#### ACTION ITEM
Copy each of the following entries back word for word, keeping every line as it appears.
──────
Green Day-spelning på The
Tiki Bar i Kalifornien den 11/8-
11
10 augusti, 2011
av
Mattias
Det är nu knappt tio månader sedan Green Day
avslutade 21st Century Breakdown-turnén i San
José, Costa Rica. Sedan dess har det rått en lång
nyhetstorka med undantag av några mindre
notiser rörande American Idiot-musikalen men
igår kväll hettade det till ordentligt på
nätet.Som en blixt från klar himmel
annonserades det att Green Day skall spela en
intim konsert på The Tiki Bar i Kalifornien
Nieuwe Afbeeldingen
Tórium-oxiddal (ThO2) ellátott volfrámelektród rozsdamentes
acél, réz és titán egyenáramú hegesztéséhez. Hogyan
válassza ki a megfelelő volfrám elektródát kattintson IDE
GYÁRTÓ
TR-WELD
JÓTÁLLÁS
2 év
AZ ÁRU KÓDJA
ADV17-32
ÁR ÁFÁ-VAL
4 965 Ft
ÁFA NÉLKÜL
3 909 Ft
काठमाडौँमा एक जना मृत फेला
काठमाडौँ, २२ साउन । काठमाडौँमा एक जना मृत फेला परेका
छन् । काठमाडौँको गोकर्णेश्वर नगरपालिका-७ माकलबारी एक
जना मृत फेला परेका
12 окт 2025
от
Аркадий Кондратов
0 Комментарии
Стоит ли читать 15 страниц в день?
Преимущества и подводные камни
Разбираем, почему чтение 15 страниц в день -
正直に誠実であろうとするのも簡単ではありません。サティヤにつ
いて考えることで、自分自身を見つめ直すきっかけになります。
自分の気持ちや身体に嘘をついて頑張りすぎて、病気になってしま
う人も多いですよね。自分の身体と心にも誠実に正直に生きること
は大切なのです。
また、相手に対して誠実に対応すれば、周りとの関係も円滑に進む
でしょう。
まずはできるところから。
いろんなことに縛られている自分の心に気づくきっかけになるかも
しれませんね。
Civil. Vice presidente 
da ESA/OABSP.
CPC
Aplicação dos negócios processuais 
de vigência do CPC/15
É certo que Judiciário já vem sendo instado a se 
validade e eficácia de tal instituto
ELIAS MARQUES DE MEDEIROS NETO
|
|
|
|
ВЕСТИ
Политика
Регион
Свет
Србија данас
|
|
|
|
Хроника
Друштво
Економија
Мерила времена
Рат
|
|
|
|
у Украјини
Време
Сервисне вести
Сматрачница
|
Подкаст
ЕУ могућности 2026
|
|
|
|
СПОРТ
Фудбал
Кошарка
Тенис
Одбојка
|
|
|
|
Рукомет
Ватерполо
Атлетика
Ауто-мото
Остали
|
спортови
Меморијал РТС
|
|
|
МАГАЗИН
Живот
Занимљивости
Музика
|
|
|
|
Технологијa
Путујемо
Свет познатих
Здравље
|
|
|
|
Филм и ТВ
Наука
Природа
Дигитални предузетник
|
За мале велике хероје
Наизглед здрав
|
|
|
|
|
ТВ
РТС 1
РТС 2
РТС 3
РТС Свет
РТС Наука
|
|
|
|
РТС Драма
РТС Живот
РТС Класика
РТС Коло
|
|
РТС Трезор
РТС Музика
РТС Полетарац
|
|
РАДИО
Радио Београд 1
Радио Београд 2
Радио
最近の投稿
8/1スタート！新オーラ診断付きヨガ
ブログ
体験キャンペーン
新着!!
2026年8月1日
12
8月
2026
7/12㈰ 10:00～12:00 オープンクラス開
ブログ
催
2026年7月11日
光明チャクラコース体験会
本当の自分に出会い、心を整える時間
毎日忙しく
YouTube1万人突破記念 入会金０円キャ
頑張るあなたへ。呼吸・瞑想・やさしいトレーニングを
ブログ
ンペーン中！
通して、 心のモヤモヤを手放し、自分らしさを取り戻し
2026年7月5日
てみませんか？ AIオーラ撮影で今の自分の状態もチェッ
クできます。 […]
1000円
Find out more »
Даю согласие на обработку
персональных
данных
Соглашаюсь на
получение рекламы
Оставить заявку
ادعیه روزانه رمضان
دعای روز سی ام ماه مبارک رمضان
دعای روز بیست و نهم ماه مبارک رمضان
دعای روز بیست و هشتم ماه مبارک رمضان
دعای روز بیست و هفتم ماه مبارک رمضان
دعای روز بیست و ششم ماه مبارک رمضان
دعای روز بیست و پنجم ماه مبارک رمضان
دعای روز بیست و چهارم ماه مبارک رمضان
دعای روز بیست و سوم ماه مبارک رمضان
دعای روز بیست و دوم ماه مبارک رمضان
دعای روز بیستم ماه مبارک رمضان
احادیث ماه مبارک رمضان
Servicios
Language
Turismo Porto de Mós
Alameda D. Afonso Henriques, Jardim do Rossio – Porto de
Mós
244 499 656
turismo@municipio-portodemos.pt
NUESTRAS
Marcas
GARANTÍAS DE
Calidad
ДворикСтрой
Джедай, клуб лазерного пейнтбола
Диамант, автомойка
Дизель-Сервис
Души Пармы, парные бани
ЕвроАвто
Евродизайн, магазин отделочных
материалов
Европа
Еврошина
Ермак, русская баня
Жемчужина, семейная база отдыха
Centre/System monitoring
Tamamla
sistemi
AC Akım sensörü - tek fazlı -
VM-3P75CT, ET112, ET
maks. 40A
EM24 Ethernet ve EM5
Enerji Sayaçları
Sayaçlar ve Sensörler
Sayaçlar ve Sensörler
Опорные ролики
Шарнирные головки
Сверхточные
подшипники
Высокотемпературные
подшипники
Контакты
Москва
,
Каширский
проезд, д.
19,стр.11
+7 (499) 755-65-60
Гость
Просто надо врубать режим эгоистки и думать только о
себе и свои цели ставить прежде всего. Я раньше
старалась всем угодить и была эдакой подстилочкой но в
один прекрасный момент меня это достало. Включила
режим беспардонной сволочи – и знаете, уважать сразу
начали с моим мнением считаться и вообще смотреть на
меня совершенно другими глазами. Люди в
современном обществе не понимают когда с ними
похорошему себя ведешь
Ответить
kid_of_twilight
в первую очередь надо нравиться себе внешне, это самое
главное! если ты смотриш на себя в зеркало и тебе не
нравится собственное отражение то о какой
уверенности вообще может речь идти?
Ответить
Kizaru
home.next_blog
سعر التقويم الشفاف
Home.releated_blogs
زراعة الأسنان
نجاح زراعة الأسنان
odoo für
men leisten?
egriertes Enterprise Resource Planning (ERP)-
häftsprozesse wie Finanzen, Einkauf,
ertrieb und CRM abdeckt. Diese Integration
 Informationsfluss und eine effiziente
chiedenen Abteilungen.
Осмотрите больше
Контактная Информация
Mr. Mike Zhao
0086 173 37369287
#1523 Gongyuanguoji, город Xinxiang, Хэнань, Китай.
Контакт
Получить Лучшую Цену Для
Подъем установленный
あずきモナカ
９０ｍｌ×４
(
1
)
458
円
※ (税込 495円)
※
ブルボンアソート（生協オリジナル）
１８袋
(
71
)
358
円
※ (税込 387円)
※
──────
#### RESPONSE TO THE TASK
Green Day-spelning på The
Tiki Bar i Kalifornien den 11/8-
11
10 augusti, 2011
av
Mattias
Det är nu knappt tio månader sedan Green Day
avslutade 21st Century Breakdown-turnén i San
José, Costa Rica. Sedan dess har det rått en lång
nyhetstorka med undantag av några mindre
notiser rörande American Idiot-musikalen men
igår kväll hettade det till ordentligt på
nätet.Som en blixt från klar himmel
annonserades det att Green Day skall spela en
intim konsert på The Tiki Bar i Kalifornien
Nieuwe Afbeeldingen
Tórium-oxiddal (ThO2) ellátott volfrámelektród rozsdamentes
acél, réz és titán egyenáramú hegesztéséhez. Hogyan
válassza ki a megfelelő volfrám elektródát kattintson IDE
GYÁRTÓ
TR-WELD
JÓTÁLLÁS
2 év
AZ ÁRU KÓDJA
ADV17-32
ÁR ÁFÁ-VAL
4 965 Ft
ÁFA NÉLKÜL
3 909 Ft
काठमाडौँमा एक जना मृत फेला
काठमाडौँ, २२ साउन । काठमाडौँमा एक जना मृत फेला परेका
छन् । काठमाडौँको गोकर्णेश्वर नगरपालिका-७ माकलबारी एक
जना मृत फेला परेका
12 окт 2025
от
Аркадий Кондратов
0 Комментарии
Стоит ли читать 15 страниц в день?
Преимущества и подводные камни
Разбираем, почему чтение 15 страниц в день -
正直に誠実であろうとするのも簡単ではありません。サティヤにつ
いて考えることで、自分自身を見つめ直すきっかけになります。
自分の気持ちや身体に嘘をついて頑張りすぎて、病気になってしま
う人も多いですよね。自分の身体と心にも誠実に正直に生きること
は大切なのです。
また、相手に対して誠実に対応すれば、周りとの関係も円滑に進む
でしょう。
まずはできるところから。
いろんなことに縛られている自分の心に気づくきっかけになるかも
しれませんね。
Civil. Vice presidente 
da ESA/OABSP.
CPC
Aplicação dos negócios processuais 
de vigência do CPC/15
É certo que Judiciário já vem sendo instado a se 
validade e eficácia de tal instituto
ELIAS MARQUES DE MEDEIROS NETO
|
|
|
|
ВЕСТИ
Политика
Регион
Свет
Србија данас
|
|
|
|
Хроника
Друштво
Економија
Мерила времена
Рат
|
|
|
|
у Украјини
Време
Сервисне вести
Сматрачница
|
Подкаст
ЕУ могућности 2026
|
|
|
|
СПОРТ
Фудбал
Кошарка
Тенис
Одбојка
|
|
|
|
Рукомет
Ватерполо
Атлетика
Ауто-мото
Остали
|
спортови
Меморијал РТС
|
|
|
МАГАЗИН
Живот
Занимљивости
Музика
|
|
|
|
Технологијa
Путујемо
Свет познатих
Здравље
|
|
|
|
Филм и ТВ
Наука
Природа
Дигитални предузетник
|
За мале велике хероје
Наизглед здрав
|
|
|
|
|
ТВ
РТС 1
РТС 2
РТС 3
РТС Свет
РТС Наука
|
|
|
|
РТС Драма
РТС Живот
РТС Класика
РТС Коло
|
|
РТС Трезор
РТС Музика
РТС Полетарац
|
|
РАДИО
Радио Београд 1
Радио Београд 2
Радио
最近の投稿
8/1スタート！新オーラ診断付きヨガ
ブログ
体験キャンペーン
新着!!
2026年8月1日
12
8月
2026
7/12㈰ 10:00～12:00 オープンクラス開
ブログ
催
2026年7月11日
光明チャクラコース体験会
本当の自分に出会い、心を整える時間
毎日忙しく
YouTube1万人突破記念 入会金０円キャ
頑張るあなたへ。呼吸・瞑想・やさしいトレーニングを
ブログ
ンペーン中！
通して、 心のモヤモヤを手放し、自分らしさを取り戻し
2026年7月5日
てみませんか？ AIオーラ撮影で今の自分の状態もチェッ
クできます。 […]
1000円
Find out more »
Даю согласие на обработку
персональных
данных
Соглашаюсь на
получение рекламы
Оставить заявку
ادعیه روزانه رمضان
دعای روز سی ام ماه مبارک رمضان
دعای روز بیست و نهم ماه مبارک رمضان
دعای روز بیست و هشتم ماه مبارک رمضان
دعای روز بیست و هفتم ماه مبارک رمضان
دعای روز بیست و ششم ماه مبارک رمضان
دعای روز بیست و پنجم ماه مبارک رمضان
دعای روز بیست و چهارم ماه مبارک رمضان
دعای روز بیست و سوم ماه مبارک رمضان
دعای روز بیست و دوم ماه مبارک رمضان
دعای روز بیستم ماه مبارک رمضان
احادیث ماه مبارک رمضان
Servicios
Language
Turismo Porto de Mós
Alameda D. Afonso Henriques, Jardim do Rossio – Porto de
Mós
244 499 656
turismo@municipio-portodemos.pt
NUESTRAS
Marcas
GARANTÍAS DE
Calidad
ДворикСтрой
Джедай, клуб лазерного пейнтбола
Диамант, автомойка
Дизель-Сервис
Души Пармы, парные бани
ЕвроАвто
Евродизайн, магазин отделочных
материалов
Европа
Еврошина
Ермак, русская баня
Жемчужина, семейная база отдыха
Centre/System monitoring
Tamamla
sistemi
AC Akım sensörü - tek fazlı -
VM-3P75CT, ET112, ET
maks. 40A
EM24 Ethernet ve EM5
Enerji Sayaçları
Sayaçlar ve Sensörler
Sayaçlar ve Sensörler
Опорные ролики
Шарнирные головки
Сверхточные
подшипники
Высокотемпературные
подшипники
Контакты
Москва
,
Каширский
проезд, д.
19,стр.11
+7 (499) 755-65-60
Гость
Просто надо врубать режим эгоистки и думать только о
себе и свои цели ставить прежде всего. Я раньше
старалась всем угодить и была эдакой подстилочкой но в
один прекрасный момент меня это достало. Включила
режим беспардонной сволочи – и знаете, уважать сразу
начали с моим мнением считаться и вообще смотреть на
меня совершенно другими глазами. Люди в
современном обществе не понимают когда с ними
похорошему себя ведешь
Ответить
kid_of_twilight
в первую очередь надо нравиться себе внешне, это самое
главное! если ты смотриш на себя в зеркало и тебе не
нравится собственное отражение то о какой
уверенности вообще может речь идти?
Ответить
Kizaru
home.next_blog
سعر التقويم الشفاف
Home.releated_blogs
زراعة الأسنان
نجاح زراعة الأسنان
odoo für
men leisten?
egriertes Enterprise Resource Planning (ERP)-
häftsprozesse wie Finanzen, Einkauf,
ertrieb und CRM abdeckt. Diese Integration
 Informationsfluss und eine effiziente
chiedenen Abteilungen.
Осмотрите больше
Контактная Информация
Mr. Mike Zhao
0086 173 37369287
#1523 Gongyuanguoji, город Xinxiang, Хэнань, Китай.
Контакт
Получить Лучшую Цену Для
Подъем установленный
あずきモナカ
９０ｍｌ×４
(
1
)
458
円
※ (税込 495円)
※
ブルボンアソート（生協オリジナル）
１８袋
(
71
)
358
円
※ (税込 387円)
※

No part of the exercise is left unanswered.